How to introduce divergent thinking for new ideas ala 2010

When I was learning about creativity 30 years ago divergent thinking was introduced through an exercise.

First, Alex Osborn’s rules for brainstorming were introduced:

  • Defer Judgment
  • Quantity Breeds Quality
  • Combine Ideas
  • Freewheel (go for wild ideas)

(Over the years I’ve added a few more to help clients behave in ways that support idea generating with people of many different personality styles, and they work very well. I’ve got a great half-day introduction workshop for the Idea Generating Readiness program that includes these and the research to support.)

Second, we’d be given a challenge to use these on.  The one I recall is, List as many alternative uses and or improvements on a paperclip, or a brick.

We had a hoot, and we’d get stuck after a while, not able to generate any more ideas.  Stumped, embarrassed.
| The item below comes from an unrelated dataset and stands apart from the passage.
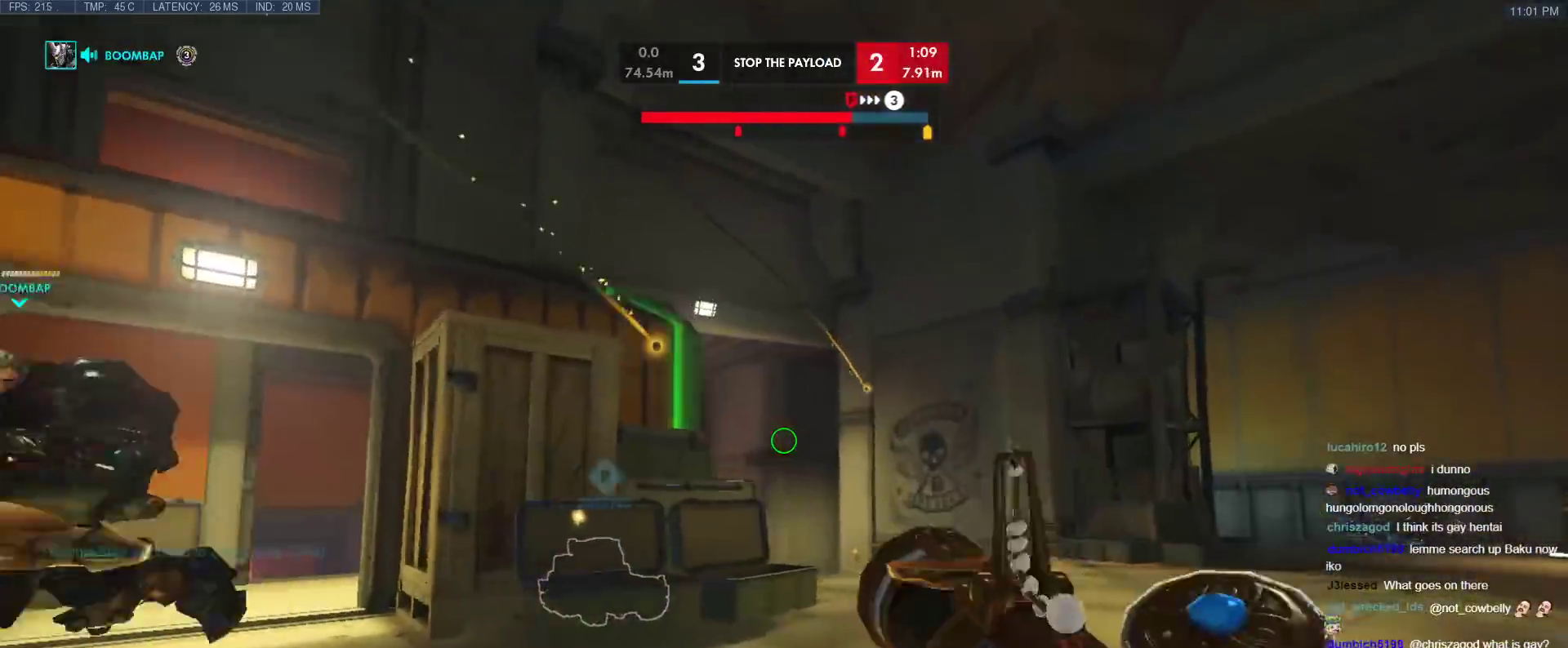
{"keys": ["a", "d"], "events": [[433, "w", "up"], [483, "a", "down"]]}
Not uncommon for people in search of new ideas, needing to stretch their thinking beyond offering up ‘pat’ answers.

So, techniques were introduced for the purpose of cracking open new thinking.  SCAMPER was the first. The letters of SCAMPER each represent an action, again, sourced from Alex Osborn’s work in Applied Imagination, from the 1950’s.

  • Substitute
  • Combine
  • Adapt
  • Magnify, Minify, Modify
  • Put to Other Uses
  • Eliminate
  • Reverse, Rearrange

And we’d go wild with new thinking when we used this approach.  My favourite idea for the paperclip challenge was to make it a racetrack for a flea (that’s an example of minify).

Today Mashable released a series of photos of  jewelery for geeks.  Couldn’t not connect it to those days a generation ago when we used technology as the stimulus to learn idea generating behaviours and thinking.

Ready for more examples of minify together with put to other uses?  Yup, there’s no end to human ingenuity, using what already exists and making into something it isn’t intended to be.  Easy to do when you’ve got the tools to use to generate new ideas and make new decisions to create exciting new futures.